After the signing of a financing package that will provide up to $123 million in liquidity, Nevada Copper is set to restart operations at its Underground Mine location within the larger Pumpkin Hollow reserve. The resumption of copper extraction at the site comes with an optimised plan to bring the mine’s life-cycle value forward by incorporating the larger, higher-grade East North Zone into present activities.
The EN Zone is considered the reserve’s highest value area based on geotechnical modelling, and will now be more easily accessible thanks to a second dyke crossing. The geotechnical rock mass is believed to be of a high quality, allowing for the extraction of larger copper stopes and thereby boosting efficiency. The calculations were made after drilling into nine of the first stopes to be mined from the area.
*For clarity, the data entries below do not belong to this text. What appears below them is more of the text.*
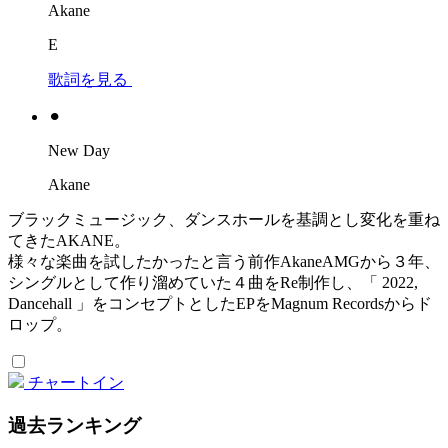
Akane
E
歌詞を見る
⚫︎
New Day
Akane
ブラックミュージック、ダンスホールを基調とし変化を重ね
てきたAKANE。
様々な楽曲を試したかったと言う前作AkaneAMGから３年、
シングルとして作り溜めていた４曲をRe制作し、「 2022,
Dancehall 」をコンセプトとしたEPをMagnum Recordsからド
ロップ。
チャートイン
過去ランキング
The final dyke crossing is expected to be completed in early 2023, with a plan being drawn up in consultation with a high-profile grouting and geotechnical expert from outside the organisation. Once the dyke crossing is completed, a development contractor will begin to develop the EN Zone in early 2023.
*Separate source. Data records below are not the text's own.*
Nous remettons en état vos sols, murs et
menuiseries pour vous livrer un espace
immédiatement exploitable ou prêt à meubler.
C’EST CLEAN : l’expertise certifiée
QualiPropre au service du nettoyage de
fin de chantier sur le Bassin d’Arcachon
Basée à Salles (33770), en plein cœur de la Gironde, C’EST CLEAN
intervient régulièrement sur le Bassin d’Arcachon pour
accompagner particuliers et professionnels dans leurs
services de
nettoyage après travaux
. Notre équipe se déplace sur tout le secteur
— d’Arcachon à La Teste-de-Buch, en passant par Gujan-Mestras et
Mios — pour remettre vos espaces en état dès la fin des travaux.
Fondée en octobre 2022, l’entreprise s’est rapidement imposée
Nevada Copper is responsible for operations at the Pumpkin Hollow copper project in Nevada, U.S. The substantial reserves at the site include gold and silver. The Underground Mine and its associated processing facility is one of two fully permitted projects, along with a large-scale open pit project which is expected to begin development in the near future.
The company recently announced Guillaume de Dardel, Head of Energy Transition Metals, as its newest board member as of 4 November 2022. De Dardel sits on the Energy Transition desk at Mercuria Energy Trading SA, one of Nevada Copper’s largest shareholders. Mercuria is one of the world’s largest independent global energy and commodities groups, and has put the energy transition at the heart of a new renewable strategy.
Why it matters
Copper is used in almost every sector of the economy, and prices are therefore an indicator of overall global economic health. As has been seen in other commodity markets, the supply shock of COVID-19 and the effects of the war in Ukraine have destabilised supplies and sent prices to record levels. Despite the relative easing in the copper market since an all-time high was observed in February 2022, extraction has lagged behind other metals, with an increase of just 123% in production observed over the last 30 years. The resumption and expansion of Nevada Copper’s activities is expected to ease the geopolitical and economic pressures on the copper market.